Gap duration	Signal type	Method	Rationale
≤ 5 s	Continuous analog (temperature, pressure, flow)	Linear interpolation	Steady-state processes follow predictable trajectories; O(n) and exactly reproducible
5–60 s	Continuous analog with known inertia	Cubic spline or Akima	Preserves curvature for thermodynamic or fluid-dynamics signals
Any	Discrete state (machine status, valve position, alarm flag)	Forward-fill, bounded horizon	State persistence is physically valid; prevents artificial state toggling
> 5 min	Any	Flag as `NaN` / `MISSING`	Long gaps exceed process predictability; filling violates audit compliance

Boundary enforcement is non-negotiable: interpolation must never extrapolate beyond the last known valid reading, and it must stop at shift boundaries, recipe changeovers, and machine state transitions. The detailed mechanics for constrained continuous variables — vectorized execution, the closed-form value, and horizon limits — are documented in implementing linear interpolation for missing sensor values, which this page generalizes across signal classes.

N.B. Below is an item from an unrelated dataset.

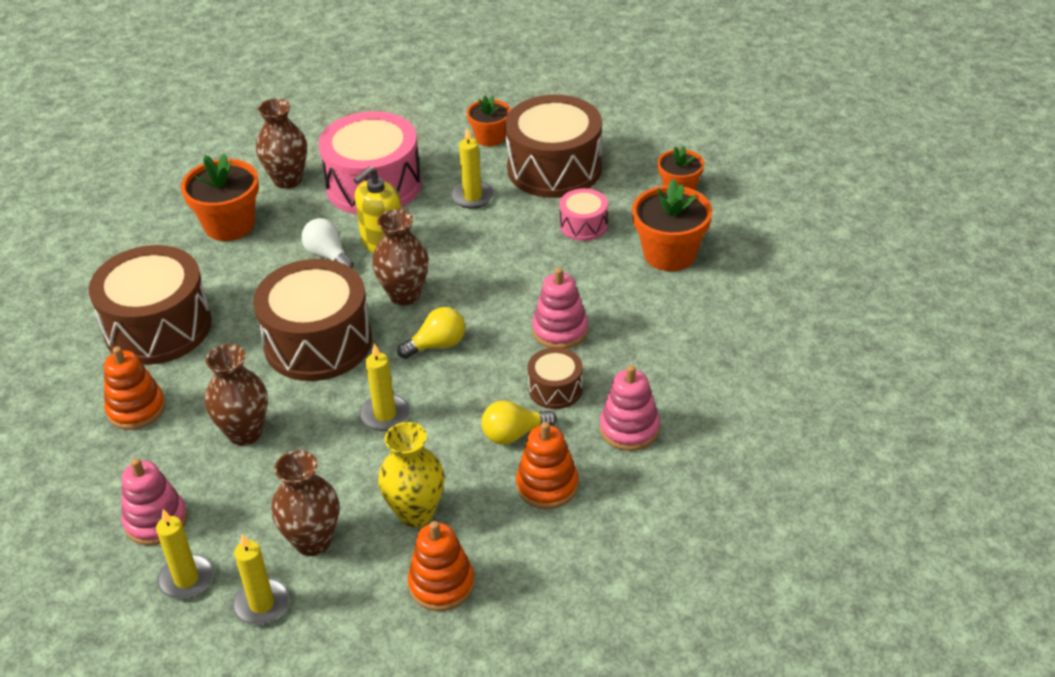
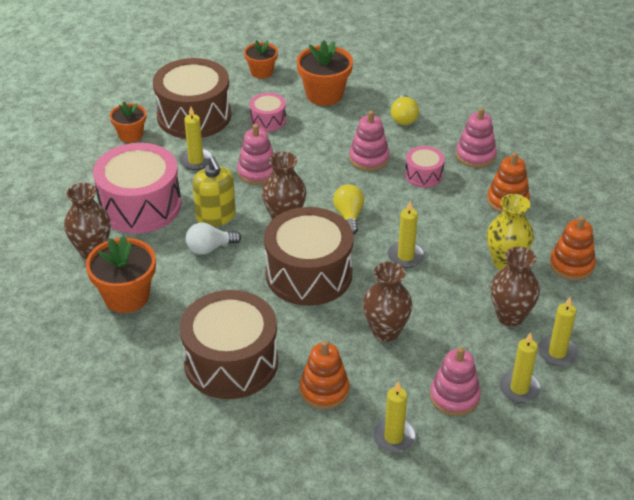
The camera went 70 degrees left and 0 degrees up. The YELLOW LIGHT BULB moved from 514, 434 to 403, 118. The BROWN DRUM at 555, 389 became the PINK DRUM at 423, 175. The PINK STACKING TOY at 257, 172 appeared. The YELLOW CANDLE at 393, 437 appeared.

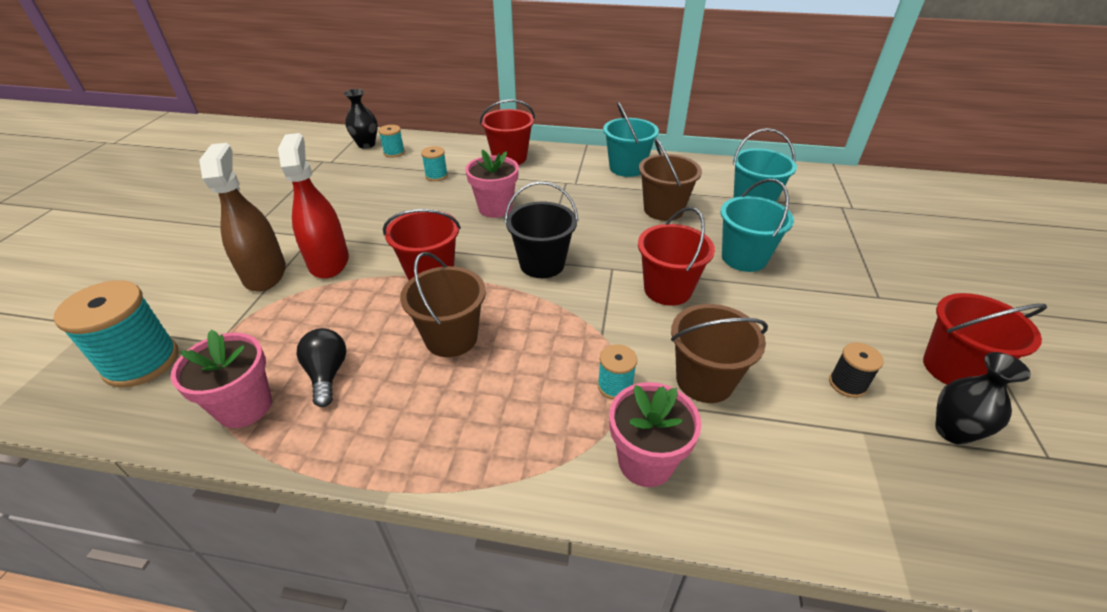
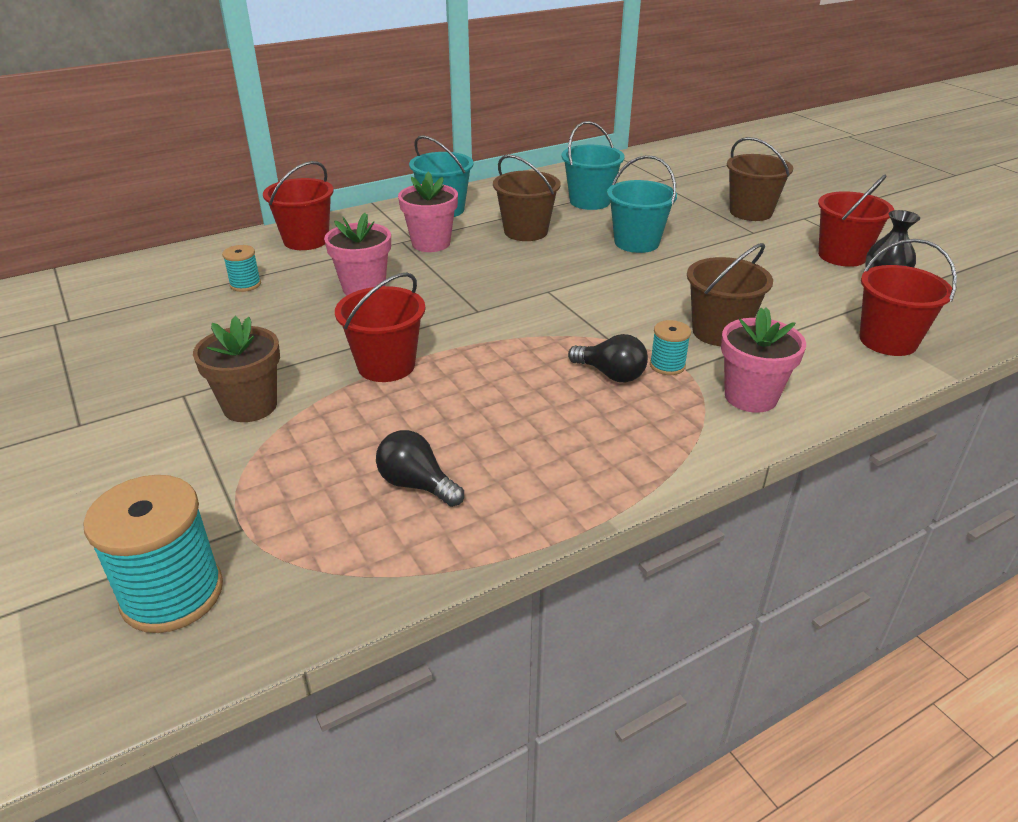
The camera went 40 degrees left and 5 degrees down. The PINK FLOWER POT moved from 245, 407 to 431, 243. The BROWN SPRAY BOTTLE at 265, 274 disappeared. The RED SPRAY BOTTLE at 329, 262 was replaced by the BROWN FLOWER POT at 250, 406. The BLACK VASE at 366, 144 disappeared. The TURQUOISE SPOOL at 394, 153 disappeared. The BROWN BUCKET moved from 451, 338 to 750, 212. The BLACK BUCKET at 542, 264 disappeared. The RED BUCKET moved from 667, 289 to 888, 341. The BLACK SPOOL at 847, 384 disappeared. The BLACK LIGHT BULB at 611, 374 appeared.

Core concept and design contract Permalink to this section

Two prerequisites must hold before any fill executes, and both are upstream stages in the same workflow. First, the series must be temporally harmonized: uncorrected oscillator drift between PLCs, OPC UA servers, and the cloud broker misaligns the fill window, so forward-fill bleeds across unrelated production cycles. Establishing a synchronized, monotonic time index is the job of clock drift correction, which enforces NTP/PTP alignment and rejects timestamp inversion at the edge gateway. Second, anomalies must already be quarantined: interpolating across an unflagged spike or a stuck-at-zero fault propagates corruption into the feature store, so outlier detection methods run first, masking statistical anomalies and physics-impossible readings as NaN so the fill treats them as gaps rather than anchors.

With a clean, aligned canvas, the fill itself obeys a five-rule contract:

Classify before filling. Each gap is bucketed by duration, by signal class (continuous analog vs. discrete state, derived from PLC tag standardization metadata), and by operational context. The bucket selects the method from the matrix above; nothing is filled by default.
Bounded horizon. A maximum fill length caps how many consecutive missing samples may be synthesized. Beyond the horizon the series stays MISSING, because a model cannot honestly reconstruct minutes of a fluctuating process.
No extrapolation. Interpolation requires a verified anchor on both sides. Leading and trailing gaps — before the first or after the last real reading — are never invented.
Boundary isolation. A gap that spans a shift change, maintenance window, or recipe transition is truncated at the boundary. The boundaries themselves come from shift boundary logic and the line’s event table; a fill must respect them or it will smear one ISA-95 work-unit’s state into the next.
Determinism and auditability. Re-running the pipeline on identical raw input must produce bitwise-identical output. This rules out stochastic imputation (KNN, random forest, Kalman smoothing with random initialization) in the deterministic path, and it requires every synthesized value to carry an is_interpolated flag.

This contract maps directly onto the at-least-once delivery model of QoS 1 for discrete state transitions: duplicates are deduplicated upstream, but the residual holes from genuinely lost packets are exactly what this stage repairs.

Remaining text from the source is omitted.